From a convenience standpoint, applying for federal loans can often take longer than spending a few minutes on the phone in order to secure a direct-to-consumer or private loan. Still, experts say that taking the time to first go through the federal financial aid process instead of turning to private loans (which usually have a higher interest rate) is worth it. "There's an ease factor [of private loans] that's really attractive, but students and families could be paying a real premium for that convenience," says Ort. "There are so many good loan products, why pick the one that just happened to come on the radio or television?"
On the subject of private loans, most experts agree that parents should be cautious. According to the College Board, private loans made up 24% of total education loans in 2006-07, and they are often a necessary part of financing an undergraduate education. "If any college is encouraging you to take out a private loan, think again in your selection," warns Shireman, who explains that parents should choose to take additional loans out only after receiving official award letters from the college. Kantrowitz recommends standardizing the loan offers by their interest rates and not taking into account the monthly payments because they can be misleading. For loans that require additional fees, he recommends converting every 4% in loan fees to 1% of interest. "Ignore the names of the products and focus on how much that loan is going to cost you," explains Kantrowitz, adding that online loan calculators are also a great way of comparing loan costs.
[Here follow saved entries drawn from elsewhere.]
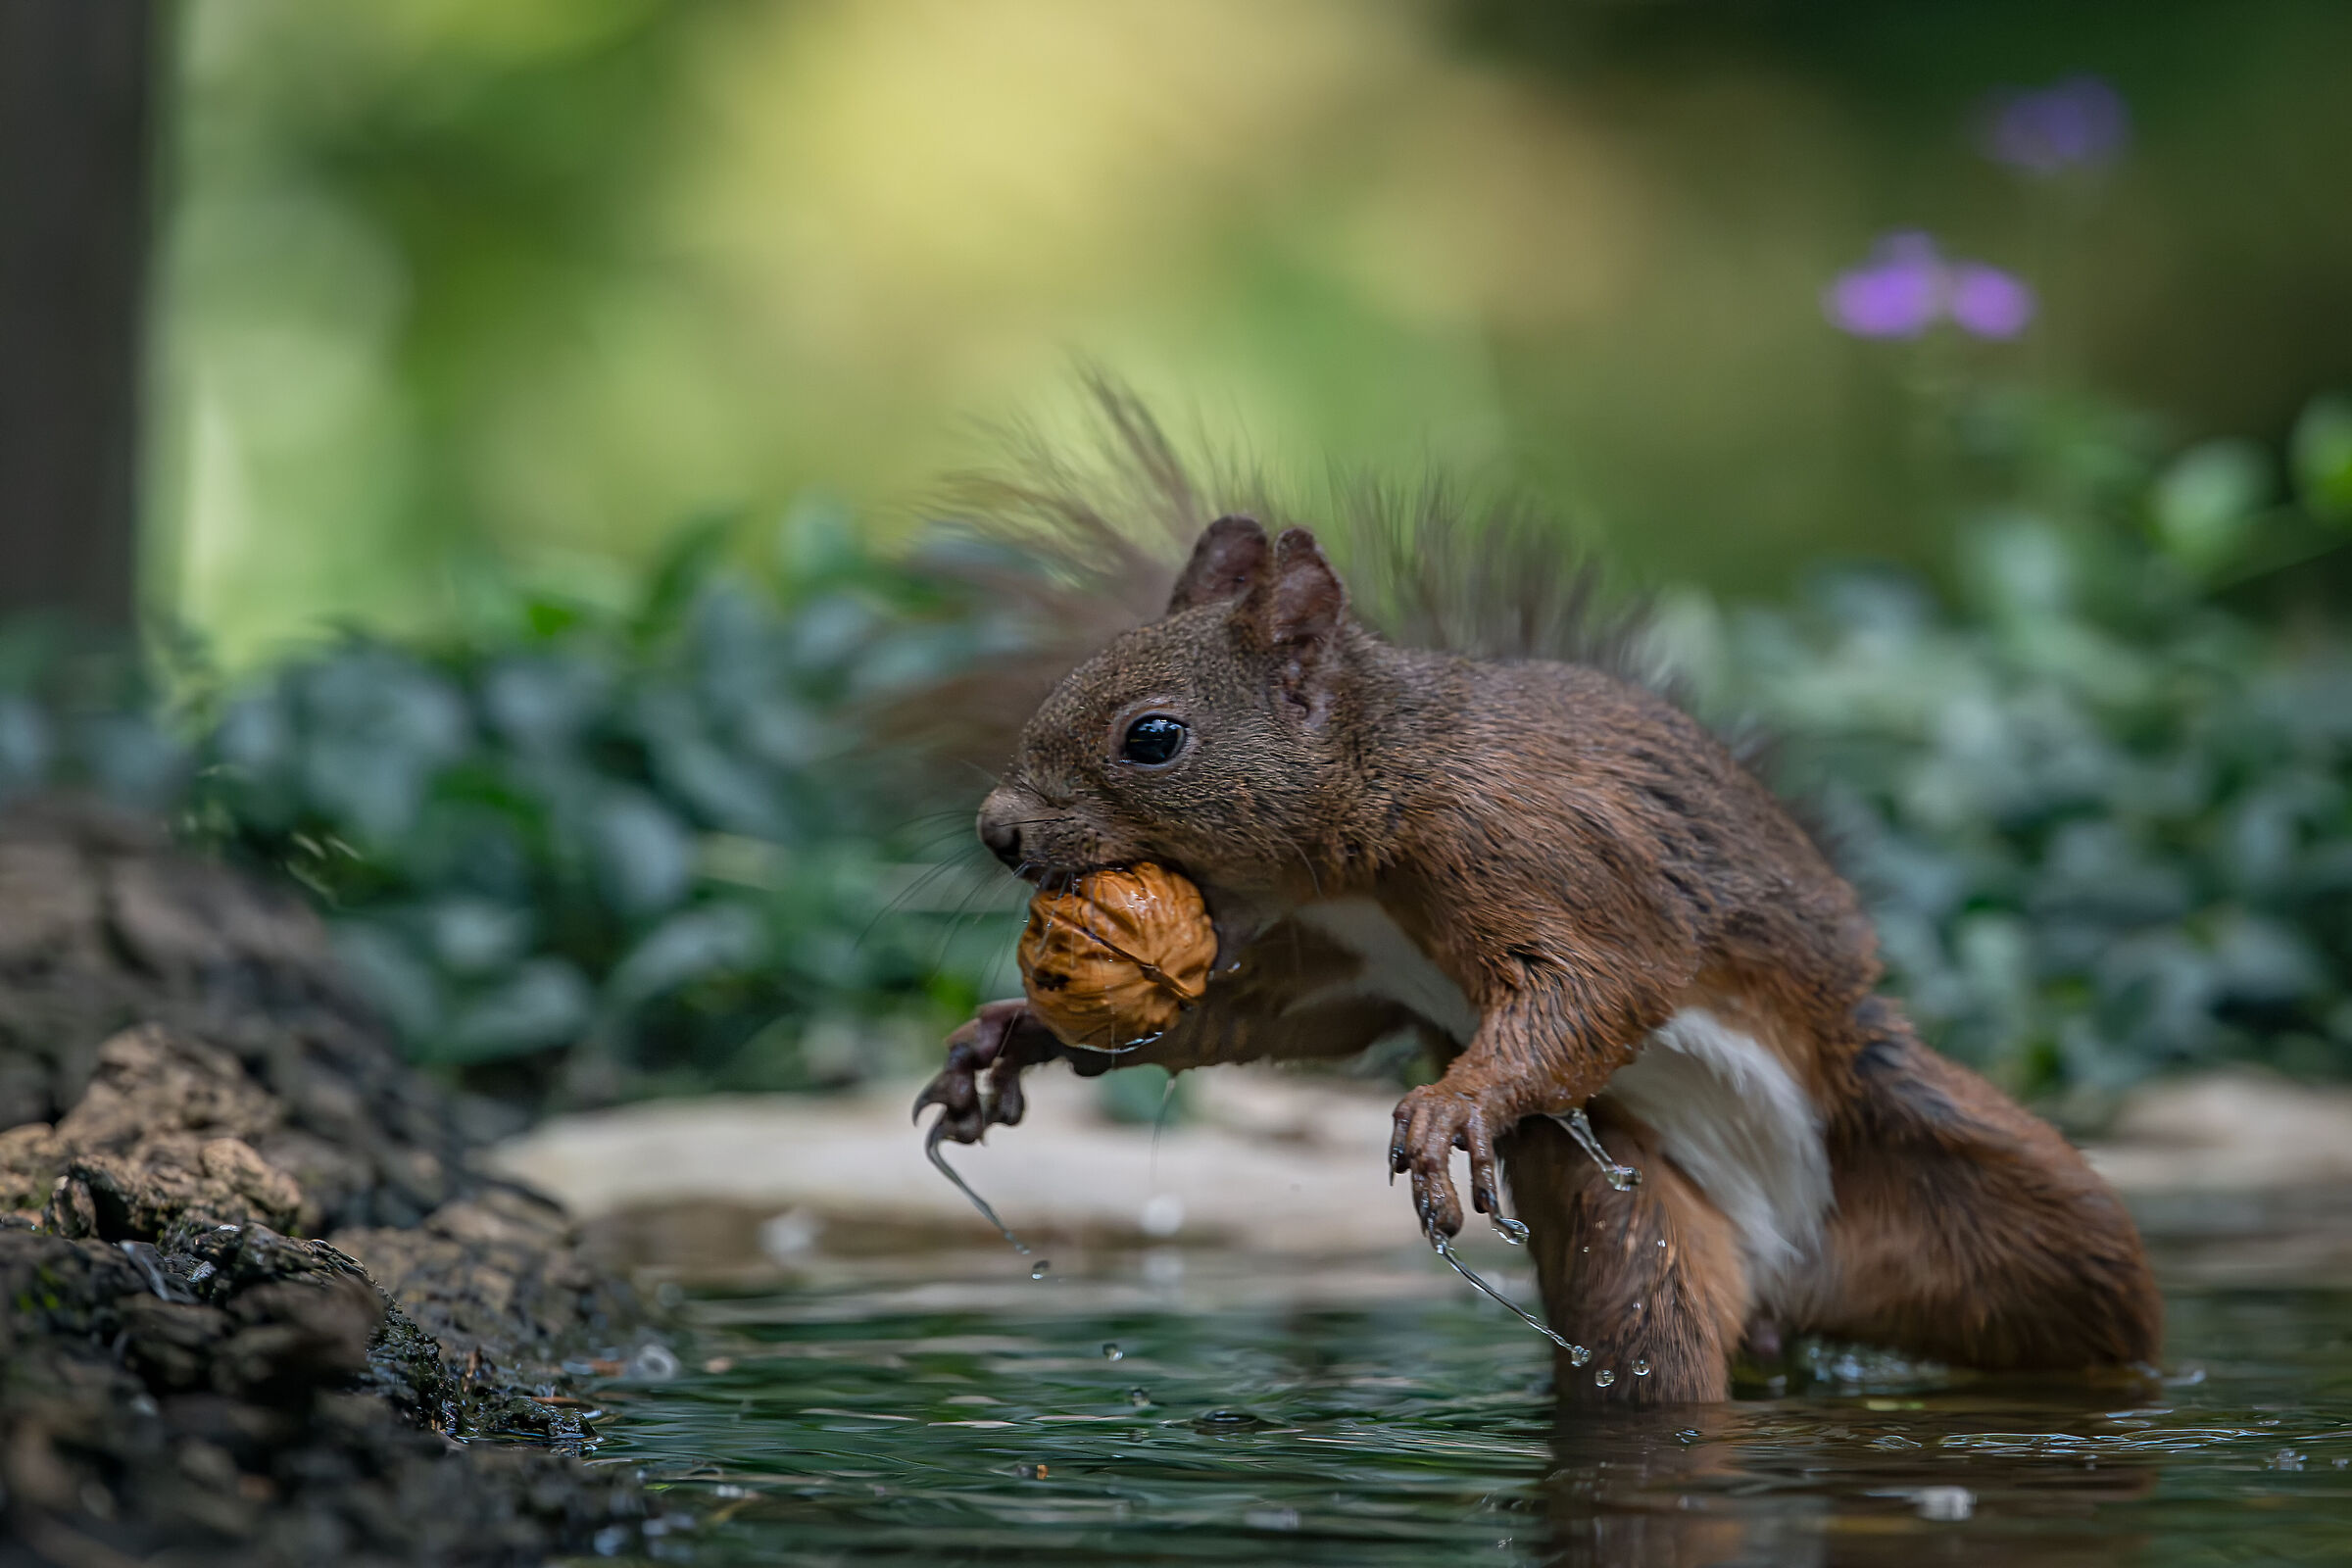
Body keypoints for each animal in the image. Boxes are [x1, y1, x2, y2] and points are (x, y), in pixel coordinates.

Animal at [909, 387, 2161, 1406]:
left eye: (1154, 737)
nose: (998, 832)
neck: (1370, 831)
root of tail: (1797, 1278)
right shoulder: (1335, 964)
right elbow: (1260, 1018)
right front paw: (1007, 1038)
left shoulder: (1539, 849)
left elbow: (1605, 976)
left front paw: (1453, 1109)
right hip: (1639, 1242)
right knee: (1661, 1356)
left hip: (2032, 1221)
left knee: (2099, 1309)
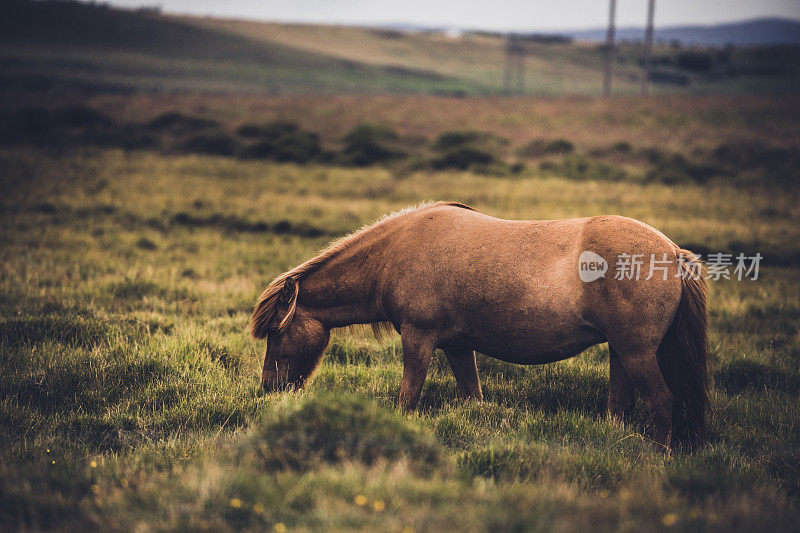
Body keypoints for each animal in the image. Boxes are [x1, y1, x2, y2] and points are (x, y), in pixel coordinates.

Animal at [250, 202, 708, 446]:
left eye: (275, 332)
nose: (269, 389)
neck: (396, 252)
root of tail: (672, 252)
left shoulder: (419, 340)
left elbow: (408, 396)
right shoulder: (456, 346)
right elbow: (472, 395)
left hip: (637, 353)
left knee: (662, 401)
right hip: (620, 352)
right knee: (619, 404)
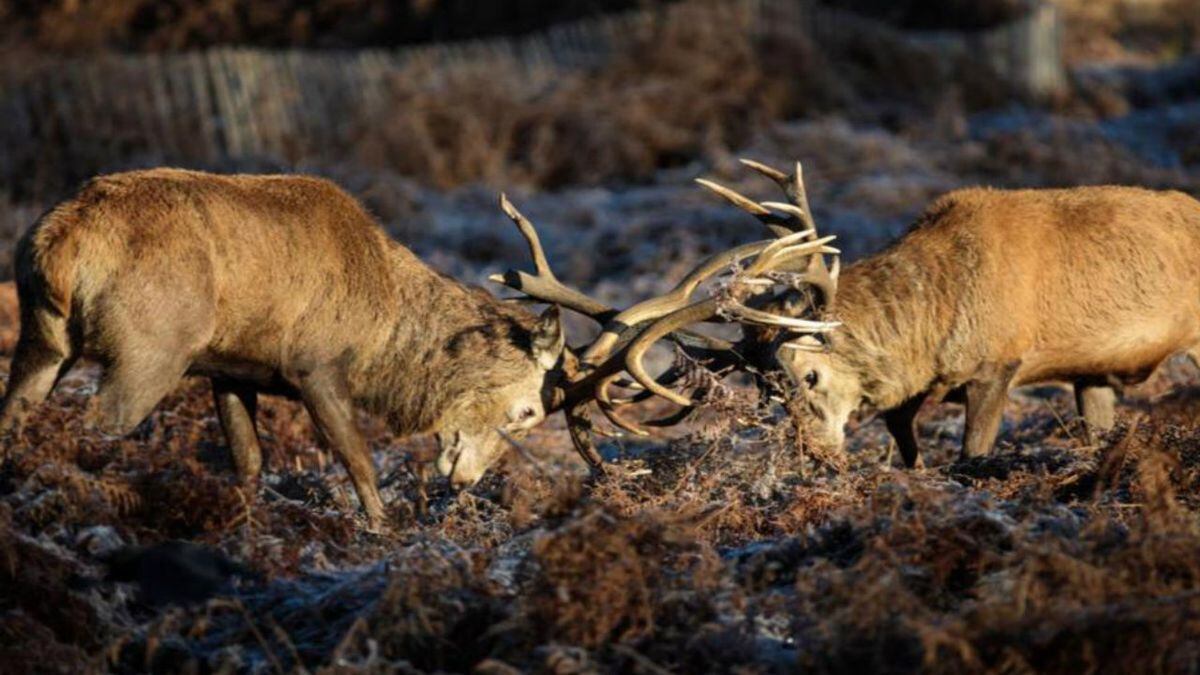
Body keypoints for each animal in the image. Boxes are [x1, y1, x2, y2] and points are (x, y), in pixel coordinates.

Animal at [0, 168, 836, 529]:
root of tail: (56, 247)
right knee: (96, 429)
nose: (463, 478)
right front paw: (383, 532)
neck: (382, 333)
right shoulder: (313, 362)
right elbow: (359, 459)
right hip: (148, 345)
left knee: (15, 415)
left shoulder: (228, 365)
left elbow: (249, 464)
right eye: (528, 411)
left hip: (43, 338)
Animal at [690, 159, 1200, 467]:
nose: (818, 453)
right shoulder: (919, 384)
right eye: (768, 394)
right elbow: (905, 438)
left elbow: (971, 455)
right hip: (1091, 373)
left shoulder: (998, 361)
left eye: (810, 375)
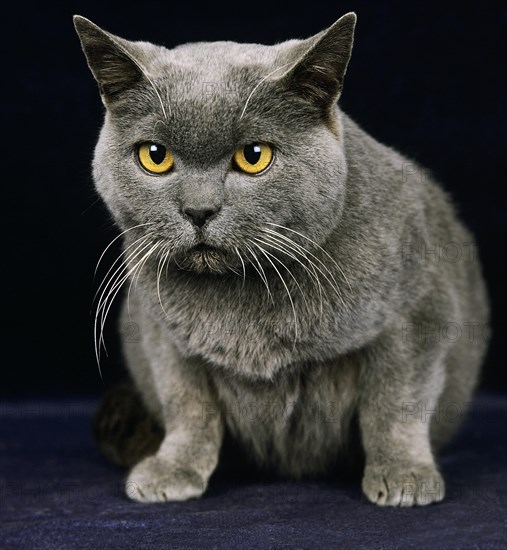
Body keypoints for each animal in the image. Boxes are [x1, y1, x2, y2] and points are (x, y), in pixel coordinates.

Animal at [73, 10, 490, 508]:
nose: (199, 209)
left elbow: (395, 403)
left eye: (254, 156)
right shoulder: (162, 335)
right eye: (155, 156)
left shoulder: (418, 312)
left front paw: (404, 475)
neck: (243, 294)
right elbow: (188, 405)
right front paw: (173, 470)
If parents do need to take out extra loans, adding your child to the loan application can help build his or her credit history. Becky Walker, a sophomore at Indiana University, said her father did just that and that the exposure to the loan process was also a great learning experience: "I kind of know what's going on with it so I'm not going to be completely confused later on." College financial planners like Jim Blankenship agree that adding a student's name to a loan can help build credit and say that it has the added benefit of putting more responsibility on the student. This way, the "student takes the education process a little more seriously," says Blankenship.
And while financial aid plays a huge role in attending college, it's important to note that the initial price tag for tuition doesn't need to be a barrier. Kantrowitz notes that colleges sometimes use tuition costs for marketing purposes or exclude certain fees when revealing their tuition. He explains that when it comes to grants, parents will feel they're getting a better deal if their child goes to a $20,000 a year institution with a $4,000 scholarship rather than an institution that charges students $16,000 without providing the additional grant. More important, Kantrowitz urges parents to sit down and make the proper comparisons, especially for loans. "Standardize everything, then you can see how on an apples-to-apples basis the costs compare."